-- START OF Source document --
OTOH, TCP wrappers , Network namespaces, iptables and network interfaces of type 'dummy' provide primitives which can be combined to implement complex security policies on multi (or single) tenant machines.

Debugging SELinux problems

Selinux has an option to only report, and not prevent actions. Great, that should simplify fixing things, right? However it is my experience that it does not log all exceptions that it subsequently enforces.

Under very controlled conditions, I was investigating a problem with a system_u user running 'at'. Suspecting that SELinux was the culprit, I setenforcing 0, tried running application - it worked, no log entries found. Maybe SELinux was not the problem? So I setenforcing 1, ran app - got message "cannot set euid: Operation not permitted", no log entries found.

WTF?

Again, I set enforcing 0, ran the app. Again it worked. Again, no log entries. Just to be sure I run some stuff which I knew would violate the policy – and that produced log entries. With no idea how to begin to fix the problem, I setforcing 1 again, ran the app, this time it worked!

Yeah! problem solved.

Then, 10 minutes later "cannot set euid: Operation not permitted", but now I was getting log entries.

Automated Baselining

You don't start reading through the kernel source every time something misbehaves on Linux, so maybe you should treat the default policy in the same way, as a black box. It sounds like a reasonable strategy. Just run your system in a learning mode then apply those lessons to the policy. Indeed several commentators advocate just such an approach.
-- END OF Source document --
** Your goal **
In the text on debugging SELinux, what error message appeared when the app failed with enforcing set to 1? You can ignore the data after this text.
-- START OF Given information --
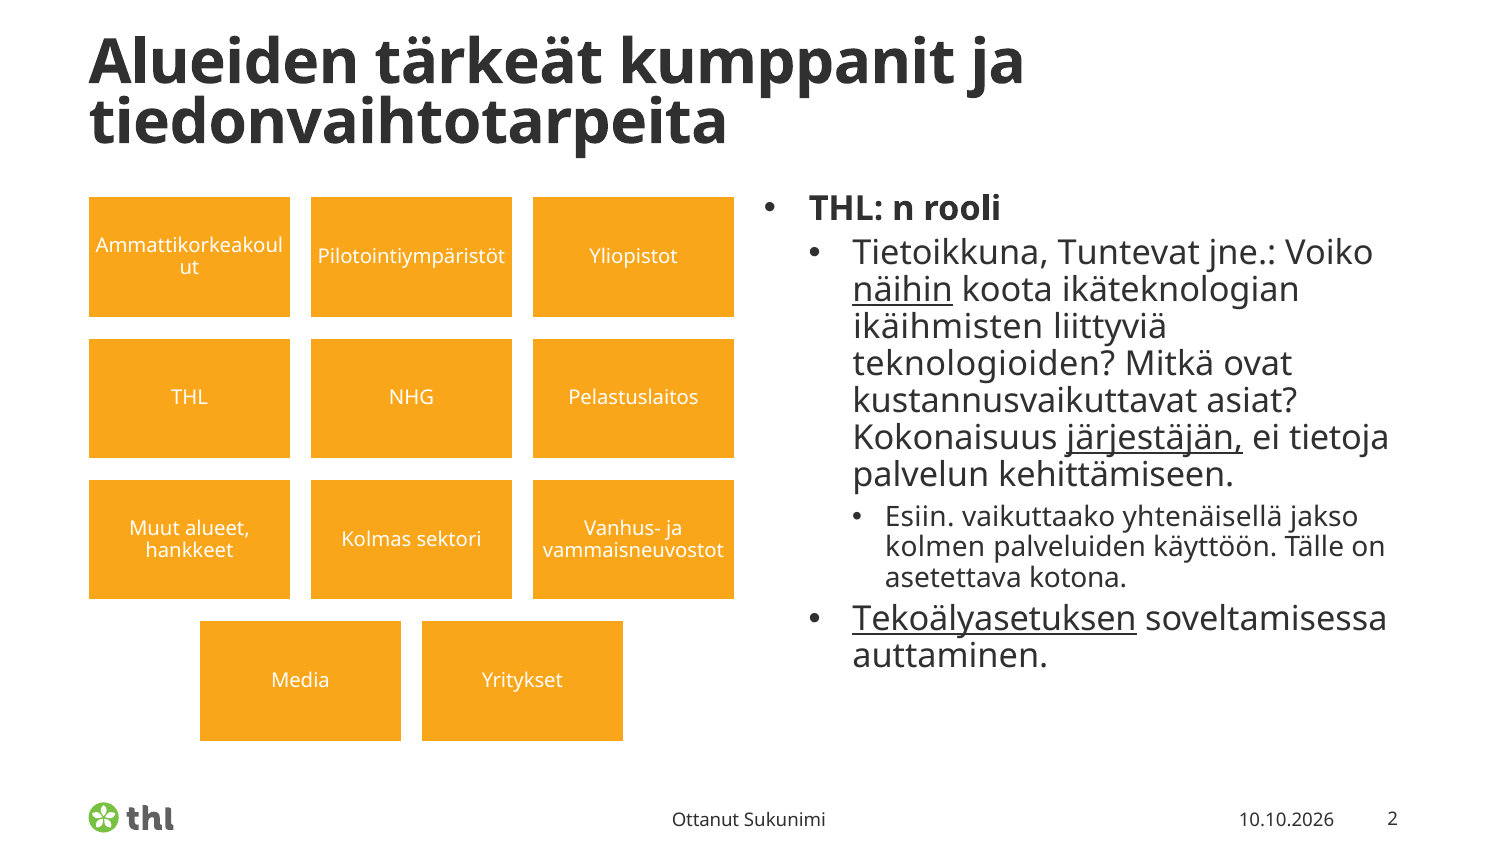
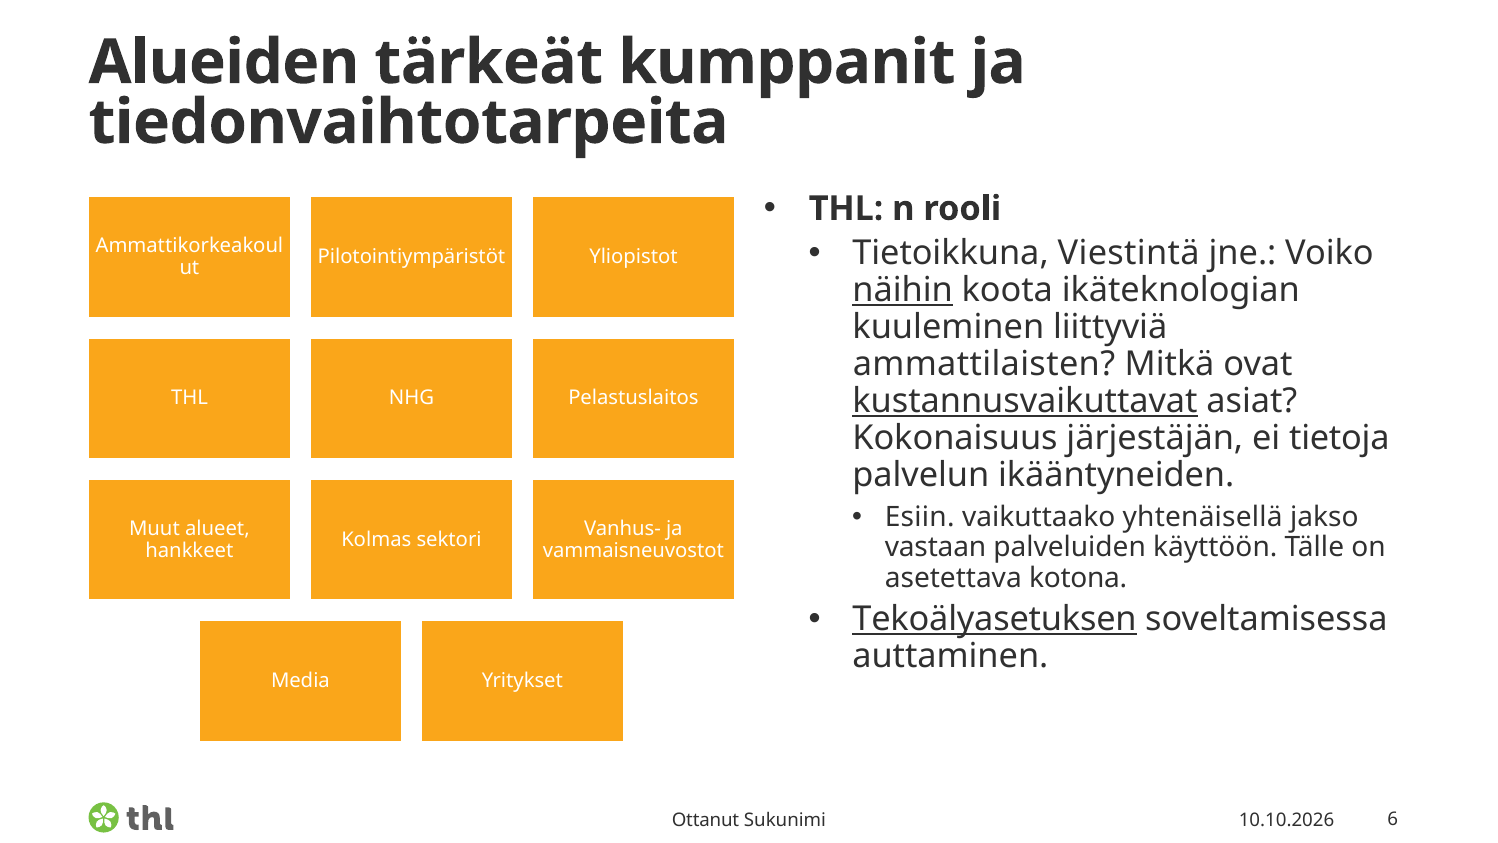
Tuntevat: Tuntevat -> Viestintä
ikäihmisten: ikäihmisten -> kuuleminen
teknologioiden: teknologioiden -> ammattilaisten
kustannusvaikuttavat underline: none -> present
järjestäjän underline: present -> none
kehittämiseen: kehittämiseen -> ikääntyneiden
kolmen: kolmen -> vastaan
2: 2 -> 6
-- END OF Given information --
-- START OF Given information --
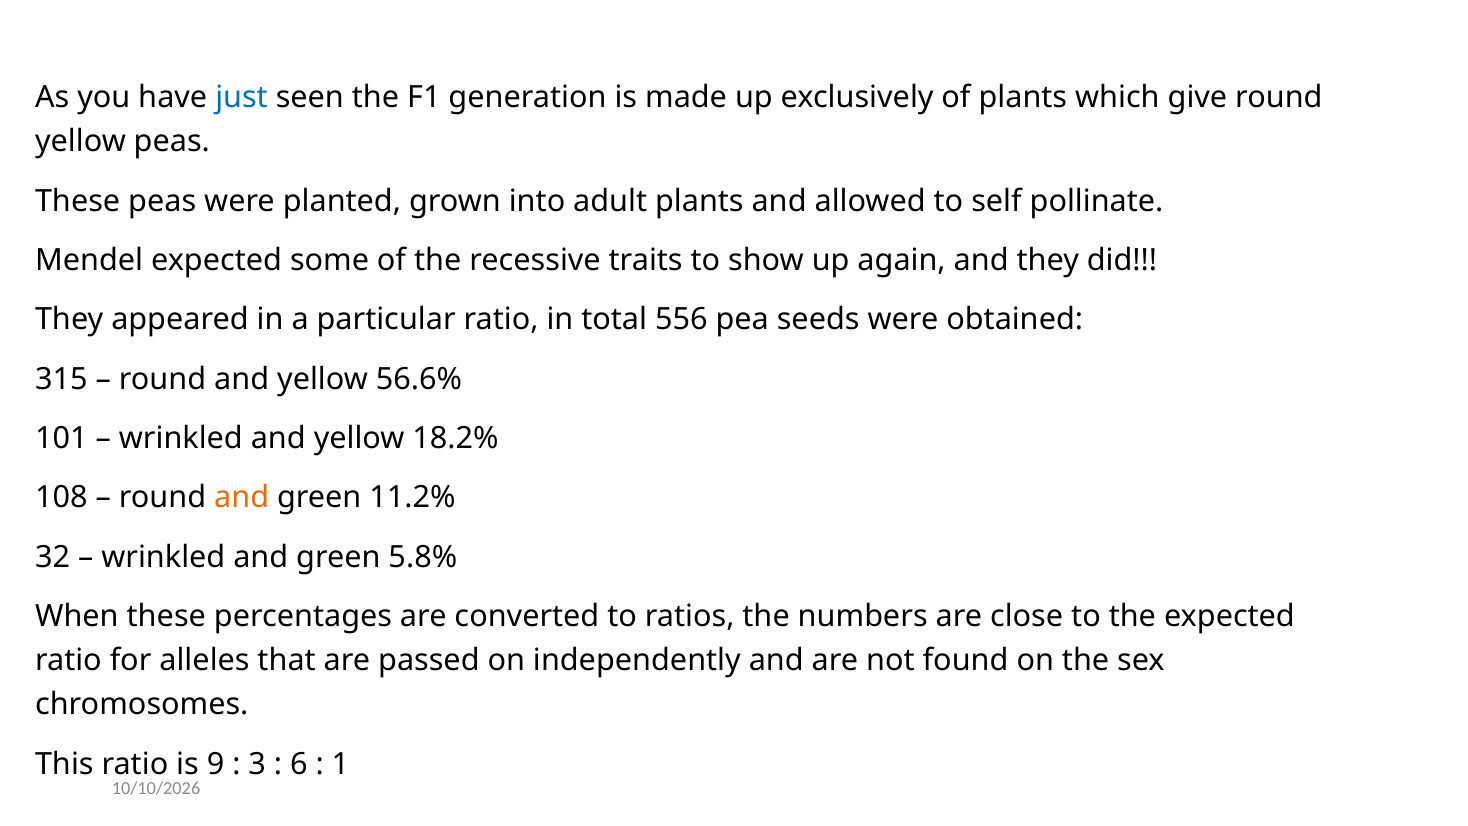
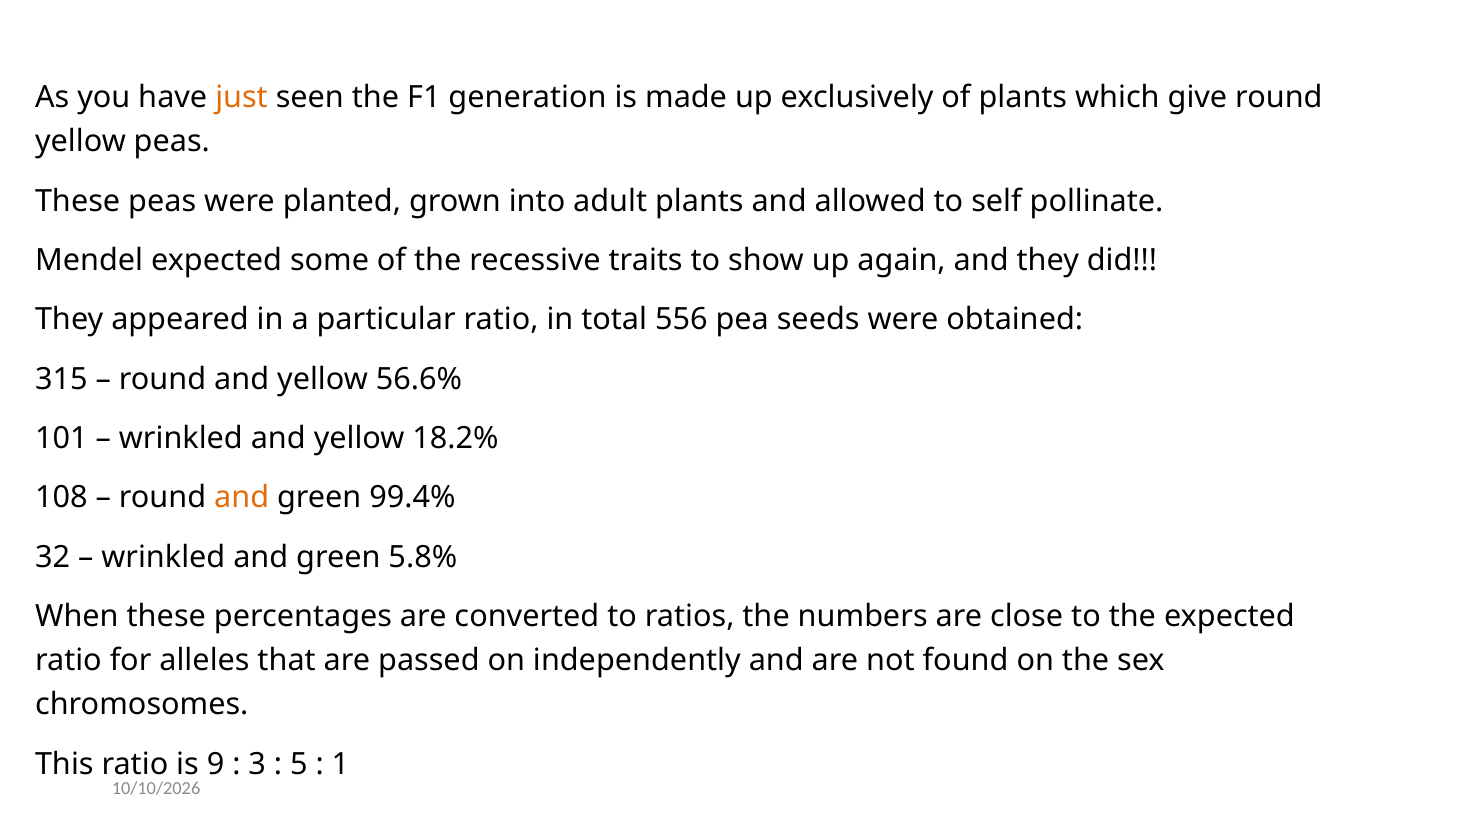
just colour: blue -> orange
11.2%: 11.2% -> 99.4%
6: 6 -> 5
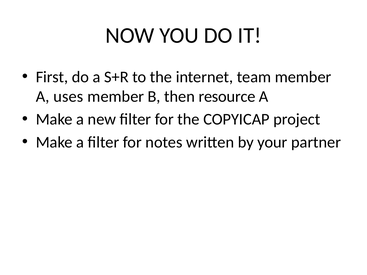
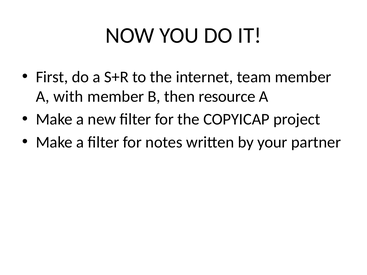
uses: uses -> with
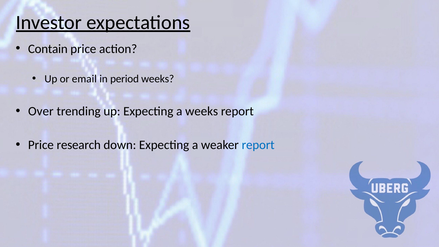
-- END OF Given information --
-- START OF Given information --
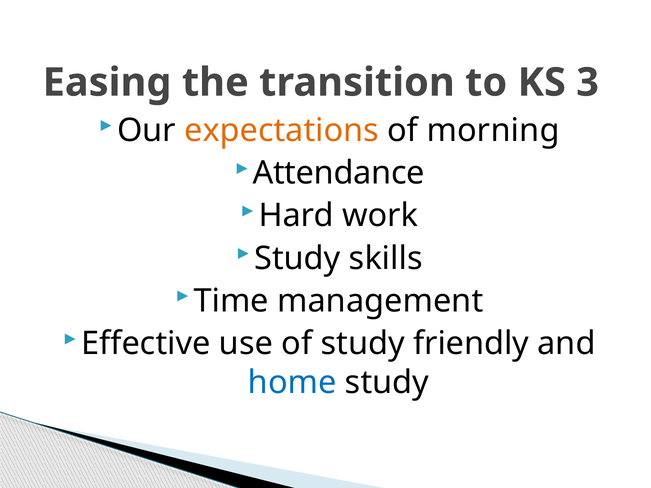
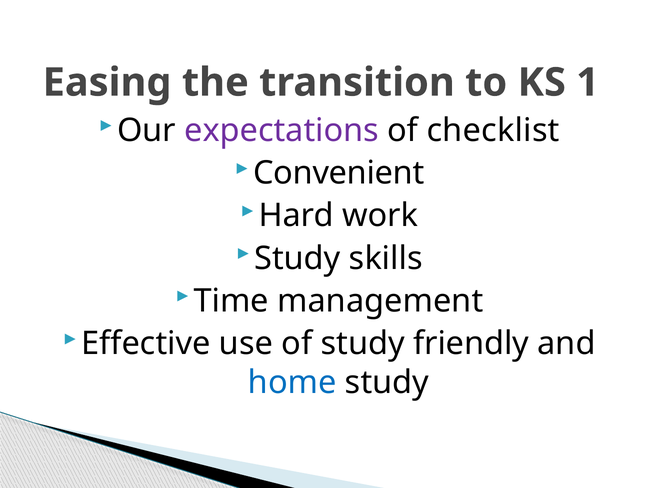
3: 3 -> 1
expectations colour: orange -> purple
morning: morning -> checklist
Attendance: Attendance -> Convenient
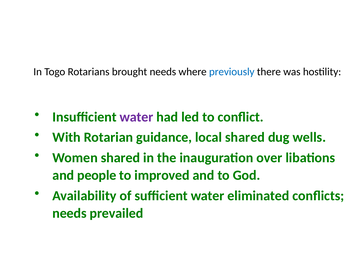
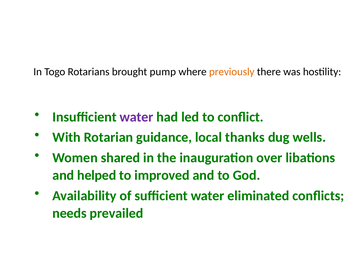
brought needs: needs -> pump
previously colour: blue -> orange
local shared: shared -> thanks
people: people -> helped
-- END OF Given information --
** Solution for this problem **
"cannot set euid: Operation not permitted"